◆ **Exercise goal**
Please restate word for word each line from the one containing "Regular high level" to the last line of the records below, and drop the pictures.

[Opening Study material section]

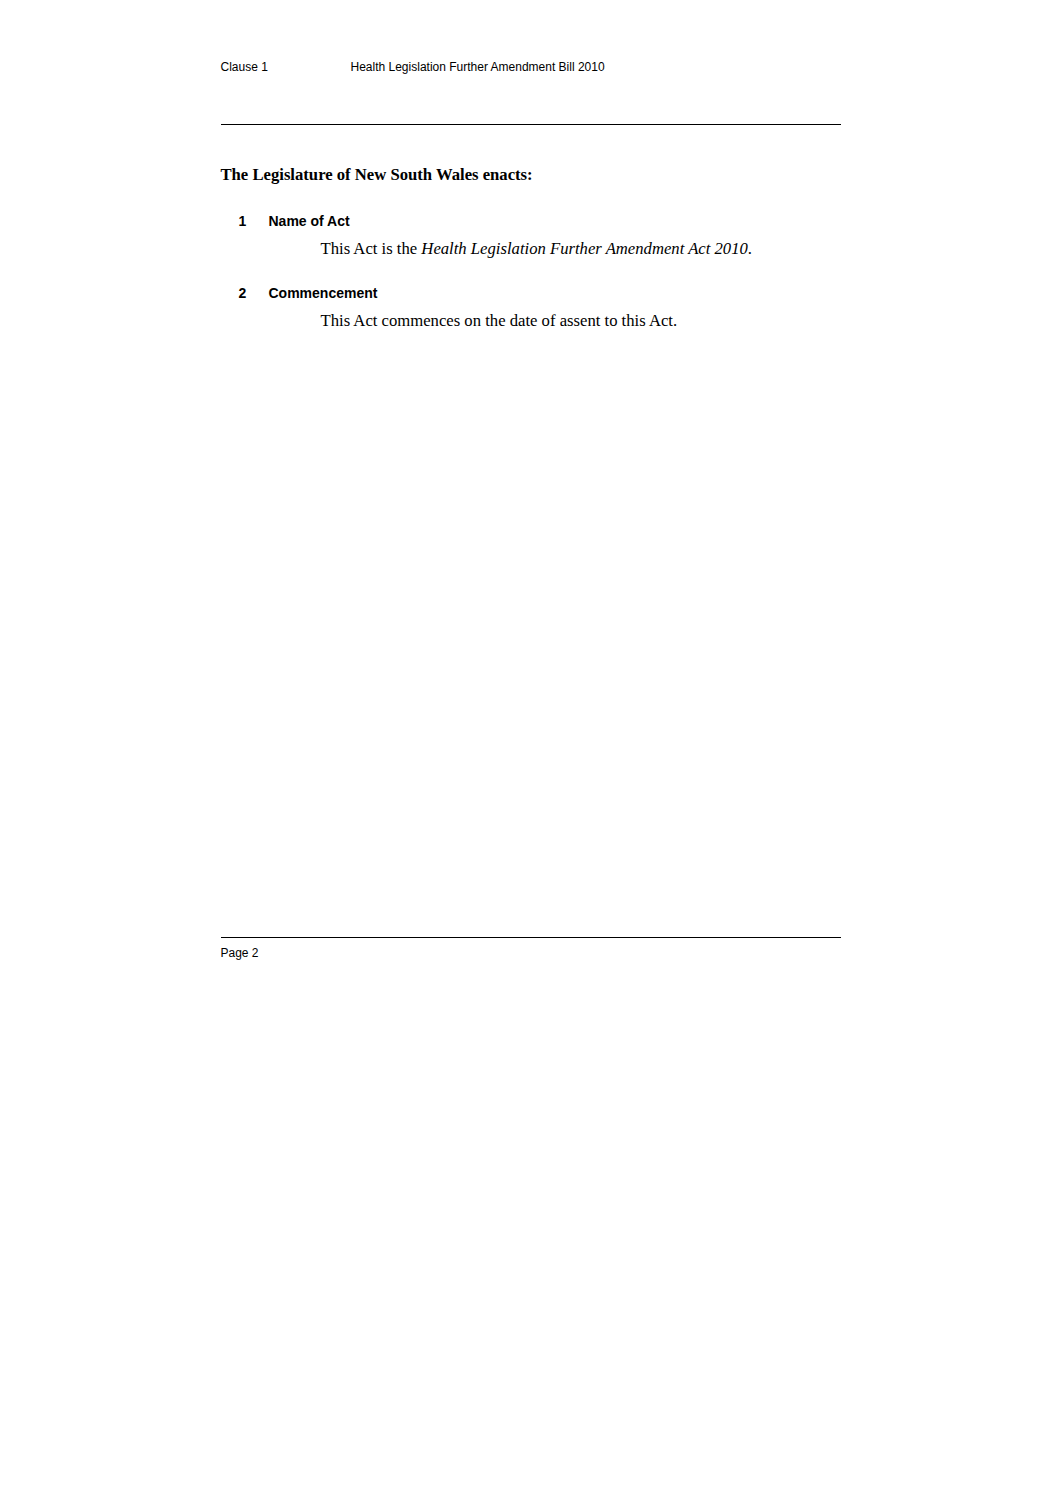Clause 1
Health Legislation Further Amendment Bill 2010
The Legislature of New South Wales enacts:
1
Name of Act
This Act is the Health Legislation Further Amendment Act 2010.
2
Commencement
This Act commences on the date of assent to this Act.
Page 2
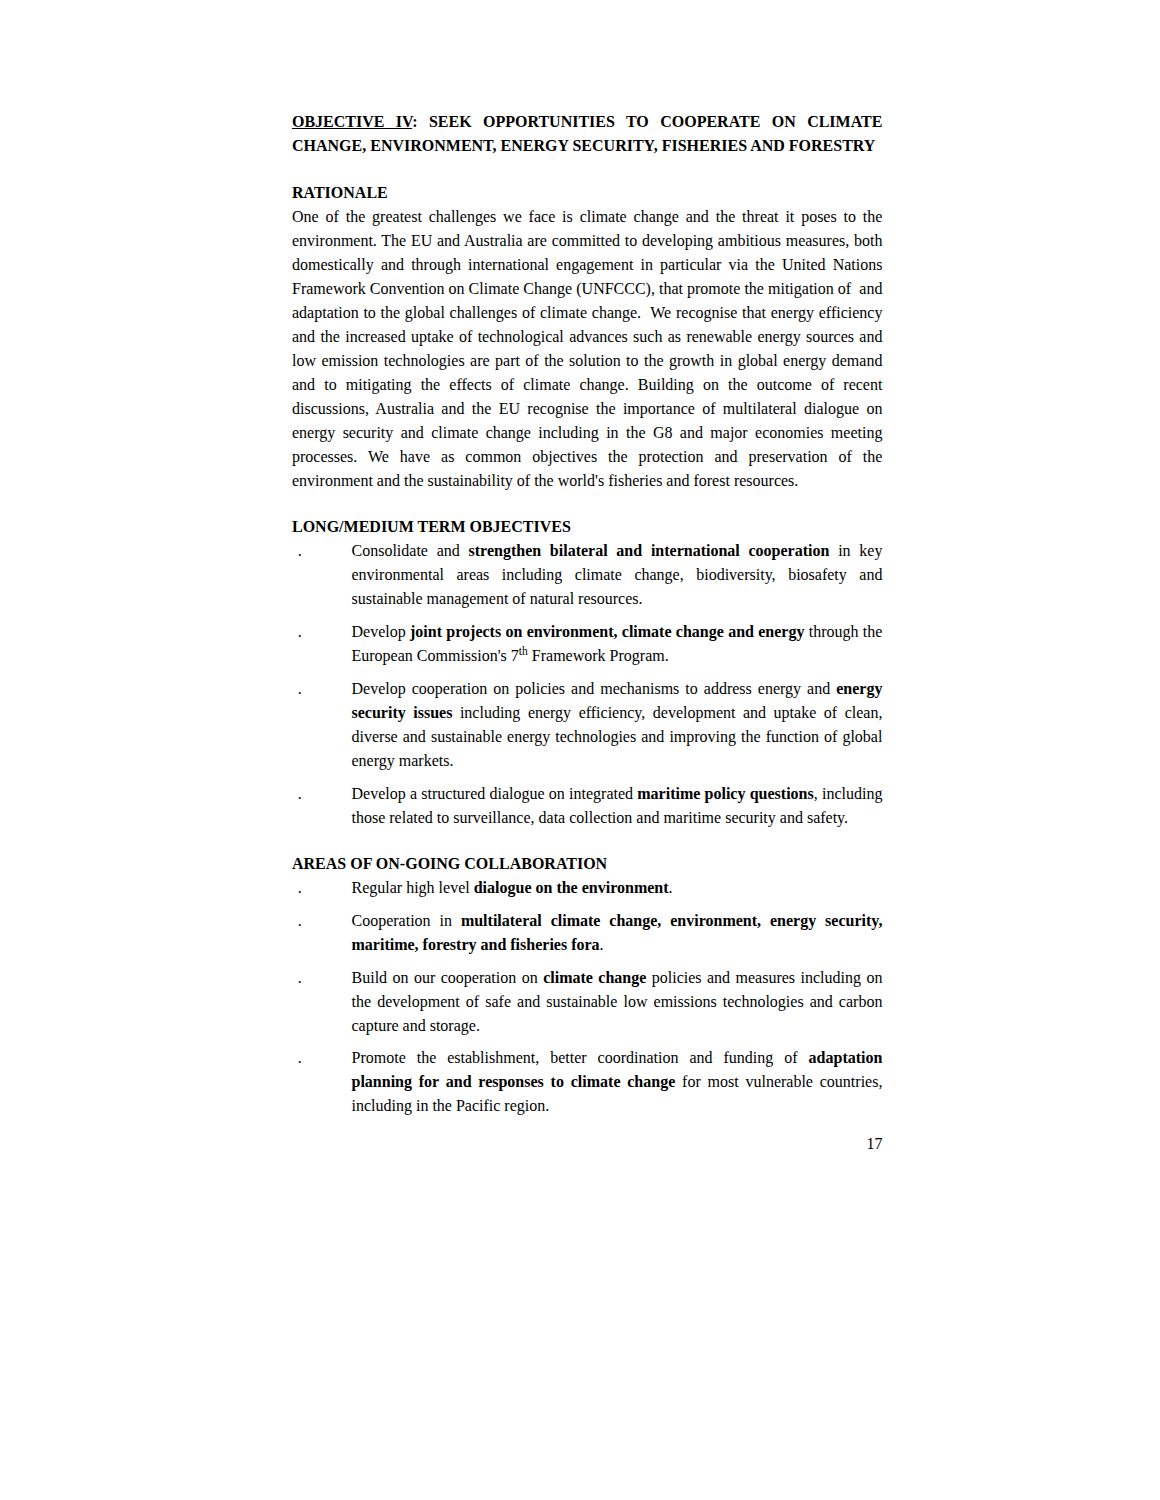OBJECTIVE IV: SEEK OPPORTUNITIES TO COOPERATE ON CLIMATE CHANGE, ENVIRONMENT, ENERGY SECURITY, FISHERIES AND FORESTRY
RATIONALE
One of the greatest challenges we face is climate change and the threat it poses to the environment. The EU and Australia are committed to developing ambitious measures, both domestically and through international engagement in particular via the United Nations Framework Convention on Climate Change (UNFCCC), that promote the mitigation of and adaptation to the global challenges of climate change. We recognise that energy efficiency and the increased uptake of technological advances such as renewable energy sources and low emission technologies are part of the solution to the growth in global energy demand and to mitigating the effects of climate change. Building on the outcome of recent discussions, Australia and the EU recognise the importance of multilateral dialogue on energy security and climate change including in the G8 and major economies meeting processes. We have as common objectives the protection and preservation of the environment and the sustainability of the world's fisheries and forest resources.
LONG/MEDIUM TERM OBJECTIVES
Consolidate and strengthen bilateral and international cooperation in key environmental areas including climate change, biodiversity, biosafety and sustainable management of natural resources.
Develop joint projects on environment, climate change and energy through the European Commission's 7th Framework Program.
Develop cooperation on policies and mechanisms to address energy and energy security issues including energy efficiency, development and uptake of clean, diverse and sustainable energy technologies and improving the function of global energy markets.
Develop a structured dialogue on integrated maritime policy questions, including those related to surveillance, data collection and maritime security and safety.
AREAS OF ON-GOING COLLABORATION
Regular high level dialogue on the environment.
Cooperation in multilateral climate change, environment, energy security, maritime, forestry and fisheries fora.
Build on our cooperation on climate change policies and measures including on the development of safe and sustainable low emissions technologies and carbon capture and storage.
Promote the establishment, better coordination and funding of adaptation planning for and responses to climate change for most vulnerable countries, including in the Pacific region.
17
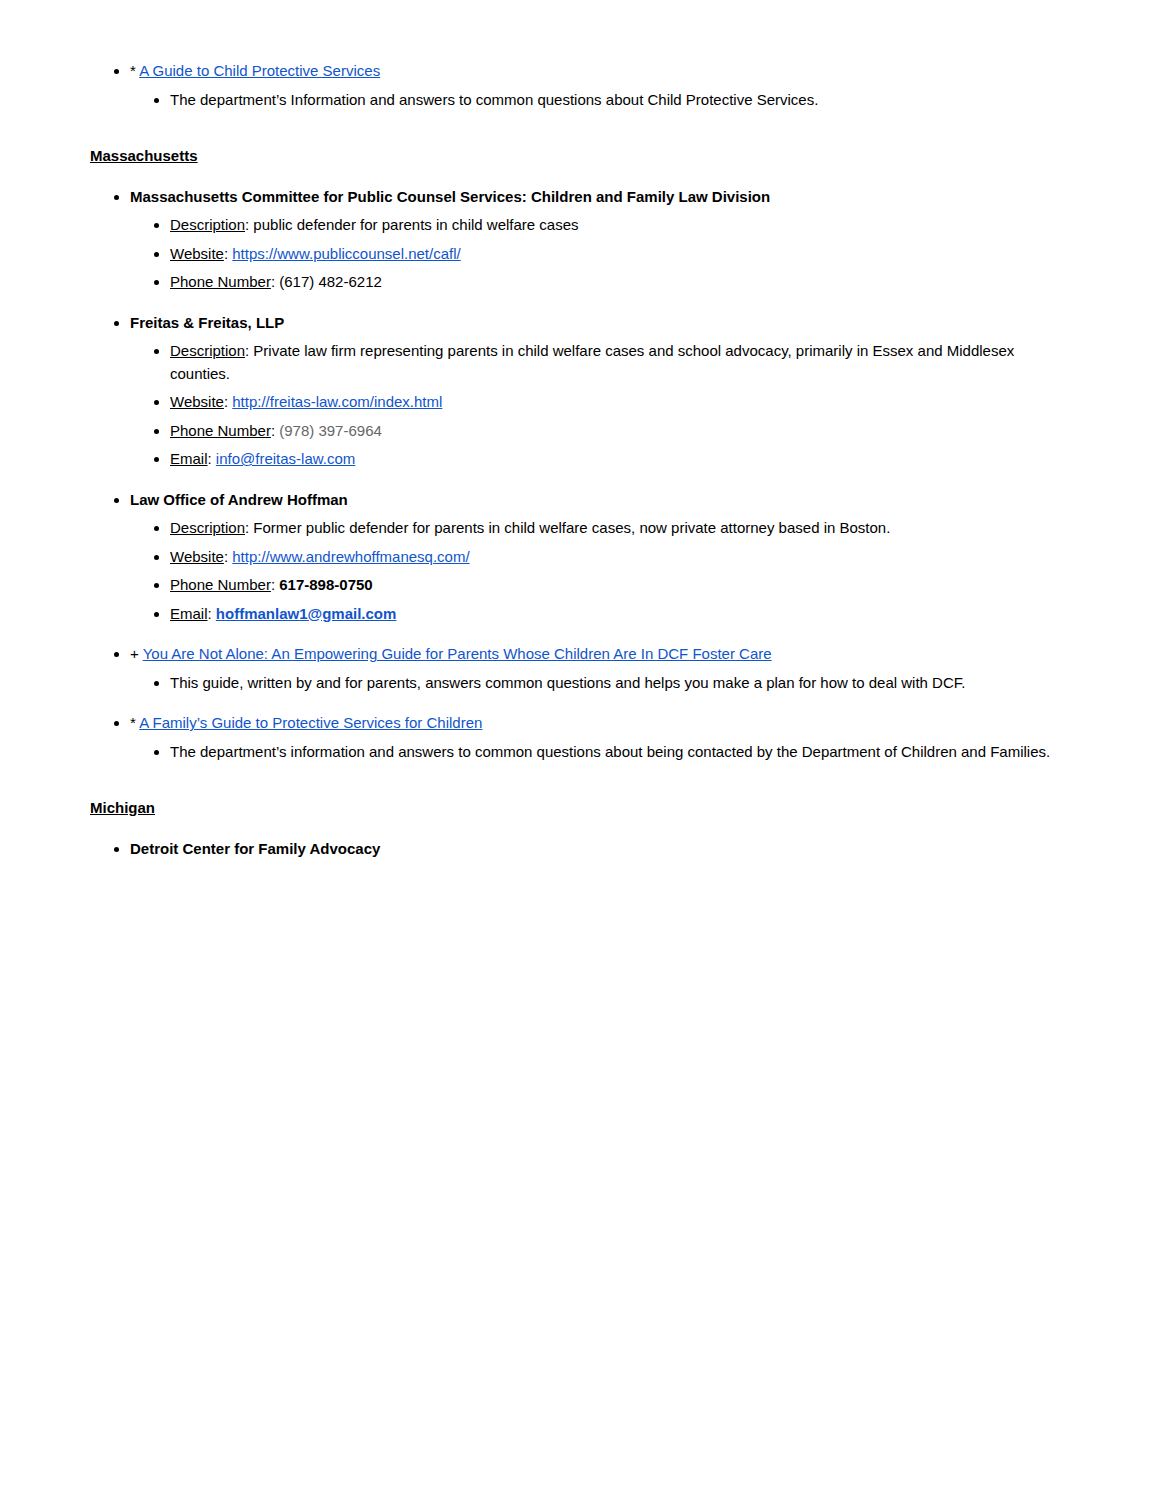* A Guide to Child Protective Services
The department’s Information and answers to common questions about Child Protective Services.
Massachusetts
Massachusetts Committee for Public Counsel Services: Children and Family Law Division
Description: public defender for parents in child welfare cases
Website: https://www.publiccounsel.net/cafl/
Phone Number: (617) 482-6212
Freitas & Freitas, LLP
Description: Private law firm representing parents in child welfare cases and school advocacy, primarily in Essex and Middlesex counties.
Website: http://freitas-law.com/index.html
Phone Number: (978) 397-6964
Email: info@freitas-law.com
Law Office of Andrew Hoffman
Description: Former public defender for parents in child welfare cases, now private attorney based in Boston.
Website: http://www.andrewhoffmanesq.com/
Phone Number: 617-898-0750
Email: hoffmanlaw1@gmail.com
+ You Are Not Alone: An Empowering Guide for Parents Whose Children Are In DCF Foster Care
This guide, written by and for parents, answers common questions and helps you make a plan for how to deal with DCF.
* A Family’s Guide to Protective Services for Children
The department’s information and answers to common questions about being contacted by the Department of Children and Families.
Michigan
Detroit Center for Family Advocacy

[Closing Study material section]

◆ **Expected output**
Regular high level dialogue on the environment.
Cooperation in multilateral climate change, environment, energy security, maritime, forestry and fisheries fora.
Build on our cooperation on climate change policies and measures including on the development of safe and sustainable low emissions technologies and carbon capture and storage.
Promote the establishment, better coordination and funding of adaptation planning for and responses to climate change for most vulnerable countries, including in the Pacific region.
17
* A Guide to Child Protective Services
The department’s Information and answers to common questions about Child Protective Services.
Massachusetts
Massachusetts Committee for Public Counsel Services: Children and Family Law Division
Description: public defender for parents in child welfare cases
Website: https://www.publiccounsel.net/cafl/
Phone Number: (617) 482-6212
Freitas & Freitas, LLP
Description: Private law firm representing parents in child welfare cases and school advocacy, primarily in Essex and Middlesex counties.
Website: http://freitas-law.com/index.html
Phone Number: (978) 397-6964
Email: info@freitas-law.com
Law Office of Andrew Hoffman
Description: Former public defender for parents in child welfare cases, now private attorney based in Boston.
Website: http://www.andrewhoffmanesq.com/
Phone Number: 617-898-0750
Email: hoffmanlaw1@gmail.com
+ You Are Not Alone: An Empowering Guide for Parents Whose Children Are In DCF Foster Care
This guide, written by and for parents, answers common questions and helps you make a plan for how to deal with DCF.
* A Family’s Guide to Protective Services for Children
The department’s information and answers to common questions about being contacted by the Department of Children and Families.
Michigan
Detroit Center for Family Advocacy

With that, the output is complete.